The study draws on data from more than 20,000 respondents surveyed in 15 projects in 10 low- and middle-income countries in Asia, Africa and South America, as well as more than 24,000 respondents in Russia and the United States. All the data was collected between June 2020 and January 2021, with the first surveys conducted before the start of phase III clinical trials for COVID-19 vaccines. In the US and Russia, data collection took place at a time when the governments of these countries had already approved or were close to approving vaccines for mass use.
While data on attitudes to vaccination in many developed countries has been published before, no systematic studies had previously been conducted in developing countries. The authors of the study found that the average vaccine acceptance rate in these countries was 80%, ranging from 67% (in Burkina Faso and one sample in Pakistan) to 97% (in Nepal). These rates were significantly higher than in countries that have pioneered vaccine development and mass production, with acceptance rates of 65% in the USA and 30% in Russia .
Among the most common reasons for vaccine hesitance among those surveyed was the fear of side effects. This was a deciding factor for 79% of those surveyed in the US, 41% in developing countries and 37% in Russia. 19% of respondents in developing countries doubted the effectiveness of vaccines, a position shared by 30% in Russia and 47% of those surveyed in the United States.
Georgiy Syunyaev, one of the study's first co-authors, comments that ‘An important reason for distrust in vaccines in Russia and the United States may be their rapid regulatory approval, which was not supported by a clear and transparent information campaign from health professionals and the media. As a result, both doctors and the general public have relied on unrepresentative and unverified data, which can create misconceptions about the benefits and risks of vaccination’.
‘It is also telling that a significant proportion of respondents in Russia had difficulty giving a definitive answer—almost 28% of them’, continues Ekaterina Borisova. ‘These are people who did not have enough information to make a decision and who can react quickly to it. Building confidence in vaccines is the primary means of promoting them, and there is still the potential to do this.’
Another explanation for the differences in willingness to vaccinate between developing and developed countries may be the fact that the risks of epidemics are higher in developing countries. For example, the latest wave of the 2018 Wellcome Global Monitor showed that people in higher-income countries are more likely to be sceptical about the safety of vaccines in general. This may be a consequence of the fact that serious disease outbreaks are already under control in these countries. In contrast, the problem remains acute in poorer countries, so vaccines and the risks associated with them may be perceived very differently.

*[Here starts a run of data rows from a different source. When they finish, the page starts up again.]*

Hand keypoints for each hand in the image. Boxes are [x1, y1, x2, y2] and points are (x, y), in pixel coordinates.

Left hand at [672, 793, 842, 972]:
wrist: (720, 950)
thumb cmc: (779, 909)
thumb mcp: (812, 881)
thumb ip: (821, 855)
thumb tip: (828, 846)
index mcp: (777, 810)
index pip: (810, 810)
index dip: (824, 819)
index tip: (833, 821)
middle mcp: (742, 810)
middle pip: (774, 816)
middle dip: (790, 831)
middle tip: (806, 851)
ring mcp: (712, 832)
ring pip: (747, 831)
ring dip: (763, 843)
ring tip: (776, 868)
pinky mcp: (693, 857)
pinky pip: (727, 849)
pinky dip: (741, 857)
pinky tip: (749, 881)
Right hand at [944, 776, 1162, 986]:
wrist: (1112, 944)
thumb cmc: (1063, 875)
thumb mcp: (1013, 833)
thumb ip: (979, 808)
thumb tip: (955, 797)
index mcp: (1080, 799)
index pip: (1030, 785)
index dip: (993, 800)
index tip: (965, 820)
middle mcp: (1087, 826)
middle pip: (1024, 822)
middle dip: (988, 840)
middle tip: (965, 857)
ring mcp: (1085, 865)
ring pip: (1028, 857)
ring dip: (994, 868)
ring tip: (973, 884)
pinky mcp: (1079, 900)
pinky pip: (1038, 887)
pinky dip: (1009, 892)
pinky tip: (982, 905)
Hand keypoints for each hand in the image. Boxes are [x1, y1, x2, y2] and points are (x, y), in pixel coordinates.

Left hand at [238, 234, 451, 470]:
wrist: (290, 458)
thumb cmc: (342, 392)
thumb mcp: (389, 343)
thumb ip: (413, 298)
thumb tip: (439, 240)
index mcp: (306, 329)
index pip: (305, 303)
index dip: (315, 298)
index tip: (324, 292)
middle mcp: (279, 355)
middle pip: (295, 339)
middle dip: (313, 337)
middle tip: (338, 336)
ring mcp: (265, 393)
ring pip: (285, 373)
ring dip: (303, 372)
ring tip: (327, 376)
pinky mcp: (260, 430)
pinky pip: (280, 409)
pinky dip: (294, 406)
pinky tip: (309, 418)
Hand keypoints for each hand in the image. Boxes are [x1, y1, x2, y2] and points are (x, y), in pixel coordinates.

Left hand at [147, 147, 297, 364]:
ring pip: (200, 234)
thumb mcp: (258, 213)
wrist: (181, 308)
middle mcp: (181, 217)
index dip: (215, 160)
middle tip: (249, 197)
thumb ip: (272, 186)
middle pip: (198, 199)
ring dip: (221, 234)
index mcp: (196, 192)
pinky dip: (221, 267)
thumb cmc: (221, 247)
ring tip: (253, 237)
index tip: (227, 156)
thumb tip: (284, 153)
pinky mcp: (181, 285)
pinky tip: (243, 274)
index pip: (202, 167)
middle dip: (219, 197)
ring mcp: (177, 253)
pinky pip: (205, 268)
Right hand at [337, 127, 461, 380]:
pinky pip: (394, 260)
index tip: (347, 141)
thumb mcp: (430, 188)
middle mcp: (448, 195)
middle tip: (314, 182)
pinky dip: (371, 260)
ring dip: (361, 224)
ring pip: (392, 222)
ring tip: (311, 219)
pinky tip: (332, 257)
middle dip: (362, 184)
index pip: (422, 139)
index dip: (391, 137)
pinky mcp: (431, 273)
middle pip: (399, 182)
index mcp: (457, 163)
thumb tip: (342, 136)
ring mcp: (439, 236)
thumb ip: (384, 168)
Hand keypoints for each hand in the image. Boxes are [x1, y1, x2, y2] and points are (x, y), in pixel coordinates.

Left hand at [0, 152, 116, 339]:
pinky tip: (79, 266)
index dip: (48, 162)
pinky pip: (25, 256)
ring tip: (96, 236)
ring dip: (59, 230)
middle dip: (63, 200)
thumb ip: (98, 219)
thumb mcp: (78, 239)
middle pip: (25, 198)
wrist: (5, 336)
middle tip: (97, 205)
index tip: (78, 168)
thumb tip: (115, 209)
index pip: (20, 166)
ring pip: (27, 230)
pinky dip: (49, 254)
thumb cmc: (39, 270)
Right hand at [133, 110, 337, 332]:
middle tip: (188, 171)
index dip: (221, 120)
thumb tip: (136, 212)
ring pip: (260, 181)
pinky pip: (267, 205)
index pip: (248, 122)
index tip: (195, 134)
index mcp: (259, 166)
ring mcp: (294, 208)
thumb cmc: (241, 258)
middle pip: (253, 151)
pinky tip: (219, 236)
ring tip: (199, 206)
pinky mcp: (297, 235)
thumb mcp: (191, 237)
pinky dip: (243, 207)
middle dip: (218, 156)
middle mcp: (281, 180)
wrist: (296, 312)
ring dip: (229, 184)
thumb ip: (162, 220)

The authors argue that to achieve global immunity quickly and prevent new mutations of the SARS-CoV-2 virus, leaders of developed countries should focus on supporting vaccination campaigns in developing countries where vaccine acceptance rates are much higher. The researchers recommend that such campaigns be based primarily on health workers, rather than government representatives or celebrities. Doctors were cited as the most authoritative source of information by 48% of respondents in developing countries, 36% in Russia and 35% in the USA.